Omega’s Seamaster Planet Ocean 600M Master Chronometer would be another good shout, for £5,220.

For those that prefer to pull on a wetsuit and swim against the tide, Christopher Ward’s C60 Elite 1000, priced at just £1,250 on a rubber strap and £1,470 on a titanium bracelet, is the correct answer.

I’ve been wearing the bracelet version for the past fortnight and it is going to be a wrench to take if off.

The watch is lightweight, at just 133 grams including the bracelet, and less bulky than other deep sea diver’s models, measuring 42mm across and 15.4mm high. It is also elegant and highly legible in daylight and nighttime when its high grade Super-LumiNova-coated hands, hour markers and 60 second bezel numbers glow green.

Mine has a blue dial and matching ceramic uni-directional bezel, but there is a black-dialed version launching in June.

Hands and markers are white, and there is a splash of orange — a signature Christopher Ward colour — on the tip of the seconds hand and the 15-minute countdown on the bezel.

Despite having all the functionality and strength of a dive watch, Christopher Ward has pitched it firmly at people that will rarely leave land. Professional dive watches often avoid complications such as day and date because they make them harder to read at a glance, but the C60 Elite 1000 has them at 3 o’clock on the dial without making the watch any less legible.
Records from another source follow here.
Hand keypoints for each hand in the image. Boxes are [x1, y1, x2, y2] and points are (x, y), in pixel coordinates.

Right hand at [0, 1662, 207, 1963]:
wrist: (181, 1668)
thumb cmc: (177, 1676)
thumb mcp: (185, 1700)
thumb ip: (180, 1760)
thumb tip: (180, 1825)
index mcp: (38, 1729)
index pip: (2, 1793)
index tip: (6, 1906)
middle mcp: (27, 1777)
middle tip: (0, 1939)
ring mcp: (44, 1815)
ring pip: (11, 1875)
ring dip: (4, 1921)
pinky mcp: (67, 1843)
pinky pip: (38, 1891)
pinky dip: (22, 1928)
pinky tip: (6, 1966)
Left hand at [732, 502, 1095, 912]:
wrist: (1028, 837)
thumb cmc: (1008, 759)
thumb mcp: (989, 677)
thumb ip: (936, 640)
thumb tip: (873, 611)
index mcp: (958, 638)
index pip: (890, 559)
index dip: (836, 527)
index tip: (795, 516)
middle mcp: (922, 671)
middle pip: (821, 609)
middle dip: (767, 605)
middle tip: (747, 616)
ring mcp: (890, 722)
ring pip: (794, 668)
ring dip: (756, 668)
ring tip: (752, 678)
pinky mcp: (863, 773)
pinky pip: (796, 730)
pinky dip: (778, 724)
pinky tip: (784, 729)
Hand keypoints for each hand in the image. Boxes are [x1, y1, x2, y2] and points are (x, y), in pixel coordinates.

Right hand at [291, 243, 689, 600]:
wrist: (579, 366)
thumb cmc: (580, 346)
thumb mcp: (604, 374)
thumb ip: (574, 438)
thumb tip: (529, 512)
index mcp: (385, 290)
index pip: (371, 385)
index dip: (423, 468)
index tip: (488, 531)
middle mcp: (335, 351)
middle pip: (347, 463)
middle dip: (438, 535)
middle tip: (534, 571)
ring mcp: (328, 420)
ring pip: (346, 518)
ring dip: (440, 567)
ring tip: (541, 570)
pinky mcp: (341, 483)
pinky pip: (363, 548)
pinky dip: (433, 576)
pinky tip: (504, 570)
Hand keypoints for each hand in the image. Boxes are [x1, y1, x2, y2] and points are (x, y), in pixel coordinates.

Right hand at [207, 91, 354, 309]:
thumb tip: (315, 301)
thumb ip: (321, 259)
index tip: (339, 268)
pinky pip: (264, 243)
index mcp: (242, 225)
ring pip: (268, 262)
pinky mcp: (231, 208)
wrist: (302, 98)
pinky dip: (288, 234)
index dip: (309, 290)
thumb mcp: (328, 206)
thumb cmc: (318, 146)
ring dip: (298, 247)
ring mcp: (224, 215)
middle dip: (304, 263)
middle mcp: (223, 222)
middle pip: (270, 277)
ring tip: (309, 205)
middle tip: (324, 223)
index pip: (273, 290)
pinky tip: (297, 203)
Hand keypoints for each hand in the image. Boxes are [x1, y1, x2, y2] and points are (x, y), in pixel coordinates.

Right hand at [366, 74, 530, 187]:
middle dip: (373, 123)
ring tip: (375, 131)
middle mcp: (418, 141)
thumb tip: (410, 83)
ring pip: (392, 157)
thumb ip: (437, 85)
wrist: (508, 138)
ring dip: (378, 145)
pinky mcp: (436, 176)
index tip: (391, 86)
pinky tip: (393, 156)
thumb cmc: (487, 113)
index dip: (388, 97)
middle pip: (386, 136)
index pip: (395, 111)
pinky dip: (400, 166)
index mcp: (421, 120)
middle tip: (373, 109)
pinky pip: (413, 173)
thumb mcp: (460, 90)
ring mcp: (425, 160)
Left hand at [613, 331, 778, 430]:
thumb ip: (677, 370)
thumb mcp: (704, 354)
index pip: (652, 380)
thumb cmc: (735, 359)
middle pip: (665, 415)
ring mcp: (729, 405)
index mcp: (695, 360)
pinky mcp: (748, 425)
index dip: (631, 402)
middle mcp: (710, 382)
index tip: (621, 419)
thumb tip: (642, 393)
One compromise you have to accept with Christopher Ward watches is the use of third party movements, in this case the automatic Sellita SW220 calibre with 38-hour power reserve and in-built shock-resistance.

It may not be a manufacture movement, but it is Swiss made and certified by the Swiss organisation Contrôle Officiel Suisse des Chronomètres with a tolerance of -4/+6 seconds per day.

Christopher Ward watches can only be bought directly from its ecommerce site.

Not needing to make a margin for wholesalers or retailers is part of the reason the brand is so competitive on price, but customers do lose out of the enjoyment of spending time in a beautiful jeweller and being talked through the options with an expert.

In return, they get the convenience of shopping from their sofas followed by doorstep delivery.

This makes the quality of packaging and the immediate experience of unboxing the watch all the more important, and Christopher Ward has raised its game in this regard last year when it launched a stylish new wooden box with an embossed black sleeve.

Christopher Ward’s target market has been described by managing director Mike France as “curious gentlemen”, by which I think he means men that do not follow the herd and like the idea of bagging a great watch at an incredible price.

People like this love to feel they’ve discovered hidden gems, and the C60 Elite 1000 at £1,470 is certainly that.